╭─ EXCERPTED PASSAGE

We meet again. Here, on the internet. What are the odds? You, me, at this junction in this series of tubes, when we could be anywhere else online: Watching a movie, scattering reasonable comments on news, or ordering replacement Encarta 95 discs. All just wonderful stuff.
But were you aware of the internet’s dark side? This Friday, Friend Request plays on every parent’s worst online fears: That their daughter will become Snapface friends with a thing that looks like a man but the thing is really the devil!! Welcome to the darkest web, triggering this week’s gallery of 24 best and worst movies about the internet by Tomatometer!
The Social Network (2010, 96%)
The story of Facebook…Sorkinized! Scintilating drama, paced as a David Fincher thriller with a loose interpretation of actual events got one big ‘like’ from critics and audiences alike.
Lo and Behold, Reveries of the Connected World (2016, 94%)
Werner Herzog filters our online revolution through his trademark humanist lens, in-between eating shoes and absorbing bullets. Is there anything this man can’t do?
The Internet’s Own Boy: The Story of Aaron Swartz (2014, 93%)
The life of the open access and online freedom trailblazer, from childhood to suicide from government prosecution case.
We Live In Public (2009, 81%)
Get lost in the post-privacy world with another Internet pioneer: Josh Harris, who infamously got 100 acquaintences to live in an underground hamlet whose every movements were captured and broadcast online.
Catfish (2010, 80%)
You can give Henry Joost and Ariel Schulman a fish and they’ll eat for a day, but if you give them Catfish, then they’ll have a Hollywood career: After this documentary of meeting strangers IRL, the pair went on to direct two Paranormal Activites and the internet-themed Nerve.
Life In A Day (2011, 80%)
Where were you July 24, 2010? See what everyone else was up in this documentary culled from 4,500 hours of home footage uploaded onto YouTube on that day.
Trust (2011, 78%)
Director David Schwimmer gets some gut-wrenching performances out of the actors in this cautionary tale of a family dealing with the aftermath of an online predator targeting their kid.
You’ve Got Mail (1998, 69%)
A volcano didn’t kill them, and Seattle Freeze couldn’t keep apart Tom Hanks and Meg Ryan, America’s pre-2000 sweethearts. Here, they conquer the scourge of dial-up connection.
Disconnect (2013, 67%)
It’s didactic in spots and melodramatic in others, but Disconnect‘s strong cast helps make it a timely, effective exploration of modern society’s technological overload.
Nerve (2016, 65%) Nerve‘s fast pace and charming leads help overcome a number of fundamental flaws, adding up to a teen-friendly thriller with enough energy to occasionally offset its muddled execution.

╰─

Answer these from the internet movies list:
1. What Tomatometer score does The Social Network have?
2. How many hours of YouTube footage was Life In A Day culled from?
3. Who directed Trust?

╭─ SOURCE MATERIAL

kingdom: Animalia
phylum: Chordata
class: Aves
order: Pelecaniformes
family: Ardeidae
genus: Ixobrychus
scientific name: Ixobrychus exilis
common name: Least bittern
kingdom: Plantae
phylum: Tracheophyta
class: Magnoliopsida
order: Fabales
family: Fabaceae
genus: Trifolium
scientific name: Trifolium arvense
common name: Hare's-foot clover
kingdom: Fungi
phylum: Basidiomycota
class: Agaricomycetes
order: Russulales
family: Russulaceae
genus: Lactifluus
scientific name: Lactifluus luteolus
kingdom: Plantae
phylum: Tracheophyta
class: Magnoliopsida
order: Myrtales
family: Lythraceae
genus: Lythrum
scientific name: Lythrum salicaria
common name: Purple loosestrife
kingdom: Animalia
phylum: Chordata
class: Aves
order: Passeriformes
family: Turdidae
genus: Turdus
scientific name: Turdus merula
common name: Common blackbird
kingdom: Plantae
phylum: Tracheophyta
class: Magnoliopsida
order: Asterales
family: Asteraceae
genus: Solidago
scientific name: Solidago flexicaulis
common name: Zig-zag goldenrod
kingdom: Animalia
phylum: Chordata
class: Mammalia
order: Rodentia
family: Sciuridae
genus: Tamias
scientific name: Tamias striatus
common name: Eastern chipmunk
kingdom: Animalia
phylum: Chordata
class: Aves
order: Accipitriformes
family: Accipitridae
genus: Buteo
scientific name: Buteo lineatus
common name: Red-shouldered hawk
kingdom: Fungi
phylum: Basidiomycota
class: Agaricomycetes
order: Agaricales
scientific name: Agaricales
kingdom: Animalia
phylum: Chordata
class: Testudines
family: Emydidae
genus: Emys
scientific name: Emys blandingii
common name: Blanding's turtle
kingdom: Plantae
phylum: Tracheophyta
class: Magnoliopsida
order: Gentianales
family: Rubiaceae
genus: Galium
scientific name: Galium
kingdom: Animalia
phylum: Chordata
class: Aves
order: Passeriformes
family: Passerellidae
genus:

╰─

ANSWER FOR THIS EXERCISE:
1. 96%
2. 4,500 hours
3. David Schwimmer